Royal Botanical Park, Lamperi is the first botanical park in Bhutan and forms the backdrop of the Dochula Pass. The park forms a biological corridor of 47 mi2 between Jigme Singye Wangchuck National Park and Jigme Dorji National Park and has a popular botanical garden within it which is spread over an area of 125 acre. This is planted with 46 species of rhododendron of which 18 species are native to the park while the other 26 species are brought from other regions of Bhutan and planted here. These bloom during mid March to early August. The botanical garden of the park has within its limits the 108 stupas (chortens) at the Dochula Pass (3100m). The park was formally declared open in June 2008 to mark the anniversary of the Coronation of King Jigme Kesar Namgyel Wangchuk and centenary of Bhutan's monarchic rule. Mr. Phenden Gyamtsho is the Park Manager, heading a technical team of young, humble and hardworking staff. The park facility centre opens from 9am to 5pm in summer and from 9am to 4pm in winter. The park seriously embarks on waste management advocacy programs to educate the general public. Garbage IN and garbage OUT policy is being emphasised.

==Geography==
The botanical park is situated between an elevation range of 2100 m and 3750 m. The park forms the heart of the "tri-junction" of the hill ranges of Sinchula, Helela and Dochula. There is a botanical garden of rhododendrons with in it. The park has a lake known as Baritsho Lake which has religious sanctity as the local people give votive offerings. The park is at Lamperi 30 km away from Thimpu.

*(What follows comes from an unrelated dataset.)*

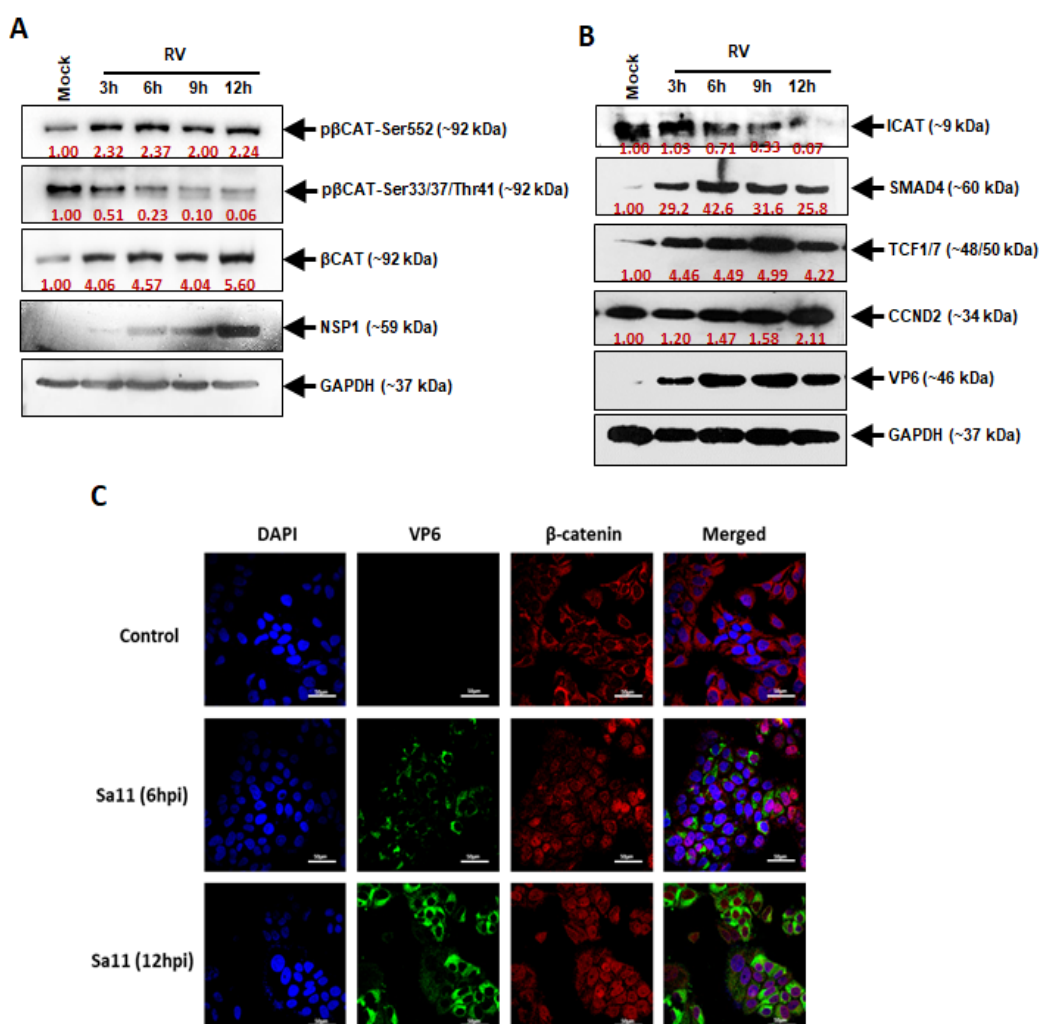
Figure 1. RV infection triggers β -Catenin accumulation. Cells infected with RV were harvested at different time points followed by protein expression analysis by Western blotting and Confocal microscopy techniques. ( A ) RV upregulates β -catenin expression during early (3–12 h) hours of infection. Expression of phospho β -catenin Ser37 downregulated in RV infected cells. Expression of phospho β -catenin Ser552 upregulated in RV infected cells; ( B ) Changes in the expression levels of different regulators of the Wnt/ β -catenin cellular signaling pathway. Expression of ICAT downregulated in RV infected cells. SMAD4 is activated during RV infection and acts as an attenuator of β -catenin proteasomal degradation. The downstream molecule of β -catenin and SMAD4, TCF1/7 and CCND2 are also activated during RV infection; ( C ) Phosphorylation at Ser552 and destabilization of Ser37 induces β -catenin accumulation in the cytoplasm and nucleus as evident from IF imaging. Scale bars: 50 μ m.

==Trekking/hiking trails==
There are trekking routes or trails such as the
- Rhododendron walk (1 km),
- Serchu Nature Trail (1 km),
- Dochula Nature Trail (1.5 km);
- Lumitsawa Ancient Trail (4.7 km),
- Lungchu Tshey Pilgrimage (3.5 km), and the
- Thadna Jungle Walk (12,5 km).

==Wildlife==
Apart from the rhododendrons in the botanical park the other varieties of plants in the park consists of 115 species of ferns. Some of the other important trees are large oak, magnolia and birch. The park is also a popular bird watching area and 46 avifauna species have been identified. Some of the rare species reported are monal pheasants and blood pheasants (Ithaginis cruentus). There are 21 animal species identified in the park which includes musk deer, tiger, leopard, red panda and the leopard cat.